Lee makes some good runs and has a nice touch but has struggled to cope with the physicality of the Premiership and is routinely monstered by defenders. He has made 14 starts and come off the bench 11 times for Boro in the league and is yet to score. His strength lies in breaking quickly onto balls along the ground and passing first time putting him more in the Aliadiere mould than the Mido one.
And what of Craddock? The prolific reserves striker, 20, like Lee has the knack of making incisive runs but as a one time defender is maybe more used to the robust stuff and has the confidence to go for goal but has had next to no Premiership pitch time. He clocked up eight minutes after coming on as a sub at Fulham on the final day of the 2005-06 season when Boro finished with 11 academy graduates.
Of course, if they are good enough they are old enough – and if they are not good enough you must ask what they are doing at the club – but there is a world of difference between banging them in for the stiffs and doing it on the big stage (just ask Ian Arnold, Nicky Peverell or Danny Graham) and whether the boss will take a risk is to be seen. While kids can sometimes be fearless and play out of their skins there is also the danger that a roasting and a nightmare display may destroy their confidence completely. Think Keith O’Halloran and Derby.
To play the two together up front is a massive leap in the dark too as neither would ideally even start a game but at least it has the advantage of sticking with the shape used this season, spreading the burden of industry up front and also the problems for the Spurs defence and at least they have played together in the reserves.
Southgate may decide that is too much of a gamble and instead make tactical changes. The obvious answer would be to play Boateng on the right, draft Shawky and Cattermole into midfield and play 4-5-1 although again, ideally that requires a hard-working, physical frontman. It may be a case of just picking one and getting them fired up to go out and seize the moment. Cometh the hour cometh the man.
A wild card of throwing David Wheater forward as the targetman has been mooted, indeed Southgate admited he considered if for the second half against Sunderland, but although the big defender has the presence and aerial prowess to cause problems he doesn’t have the touch to hold it up and bring others in. Besides it would just leave the defence short too.
A more likely scenario is a 4-4-1-1 with Fabio Rochemback in the hole behind the lone striker, presumably Lee, and getting forward to support him when Boro attack and slotting back into the midfield when under pressure.
But playing one up front or trying to sit back and defend gives the initiative to Spurs and they have the strikers to win the game if they are given the chances so it could be a case of attack being the best form of defence. One option would be to try a 4-3-3 with Stewart Downing and Cattermole advanced up the channels giving an outlet for balls out of defence that take some of the burden off the central striker. That could allow Lee to play to his strengths without being bullied out of the game as he tries to hold it up.

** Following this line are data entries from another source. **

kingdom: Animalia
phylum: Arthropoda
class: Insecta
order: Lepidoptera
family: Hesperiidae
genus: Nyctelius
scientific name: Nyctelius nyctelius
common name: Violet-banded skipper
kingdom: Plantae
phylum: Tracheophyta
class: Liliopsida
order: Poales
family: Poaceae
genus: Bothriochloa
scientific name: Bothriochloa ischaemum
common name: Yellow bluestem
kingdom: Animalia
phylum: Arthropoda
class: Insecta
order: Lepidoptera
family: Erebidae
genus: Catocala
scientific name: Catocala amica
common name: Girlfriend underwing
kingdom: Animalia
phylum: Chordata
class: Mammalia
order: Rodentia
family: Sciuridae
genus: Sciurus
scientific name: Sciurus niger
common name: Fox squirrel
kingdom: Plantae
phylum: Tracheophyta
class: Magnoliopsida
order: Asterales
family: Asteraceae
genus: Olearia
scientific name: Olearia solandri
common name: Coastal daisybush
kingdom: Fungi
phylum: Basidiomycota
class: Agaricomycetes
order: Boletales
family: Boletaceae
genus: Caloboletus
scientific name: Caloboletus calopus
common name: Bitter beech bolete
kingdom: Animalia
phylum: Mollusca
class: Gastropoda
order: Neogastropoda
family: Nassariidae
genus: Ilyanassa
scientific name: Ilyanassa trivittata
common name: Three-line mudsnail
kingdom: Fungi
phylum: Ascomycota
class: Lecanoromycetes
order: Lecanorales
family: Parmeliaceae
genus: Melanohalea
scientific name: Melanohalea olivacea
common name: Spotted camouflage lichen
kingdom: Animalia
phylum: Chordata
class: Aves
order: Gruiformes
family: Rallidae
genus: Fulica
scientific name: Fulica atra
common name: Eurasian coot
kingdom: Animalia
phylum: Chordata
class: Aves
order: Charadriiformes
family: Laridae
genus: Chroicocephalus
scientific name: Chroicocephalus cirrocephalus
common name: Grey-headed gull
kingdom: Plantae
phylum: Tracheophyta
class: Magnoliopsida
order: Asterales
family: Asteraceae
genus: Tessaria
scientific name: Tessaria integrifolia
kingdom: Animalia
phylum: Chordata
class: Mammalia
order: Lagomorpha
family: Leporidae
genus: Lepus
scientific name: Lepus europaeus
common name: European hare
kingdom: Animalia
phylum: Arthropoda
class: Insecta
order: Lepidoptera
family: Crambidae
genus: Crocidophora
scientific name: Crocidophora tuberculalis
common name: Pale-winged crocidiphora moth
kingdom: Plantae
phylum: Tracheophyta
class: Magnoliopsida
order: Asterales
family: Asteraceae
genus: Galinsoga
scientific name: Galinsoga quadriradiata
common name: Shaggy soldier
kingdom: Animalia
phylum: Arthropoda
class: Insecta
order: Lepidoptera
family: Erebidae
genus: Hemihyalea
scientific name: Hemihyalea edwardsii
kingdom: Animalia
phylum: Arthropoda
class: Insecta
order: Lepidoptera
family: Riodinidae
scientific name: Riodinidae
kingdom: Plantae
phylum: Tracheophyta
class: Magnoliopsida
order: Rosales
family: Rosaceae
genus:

Whatever system the boss chooses the real key will be attitude, workrate and the will to win. The squad should be big enough, experienced enough and hungry enough to cope. They certainly cost enough. Boro must be fired up, scrap for every ball with an almost psychotic zeal and they must crack Spurs’ fragile facade. It is a tough task but not an impossible one and victory could light the blue touchpaper on a season that has spluttered so far.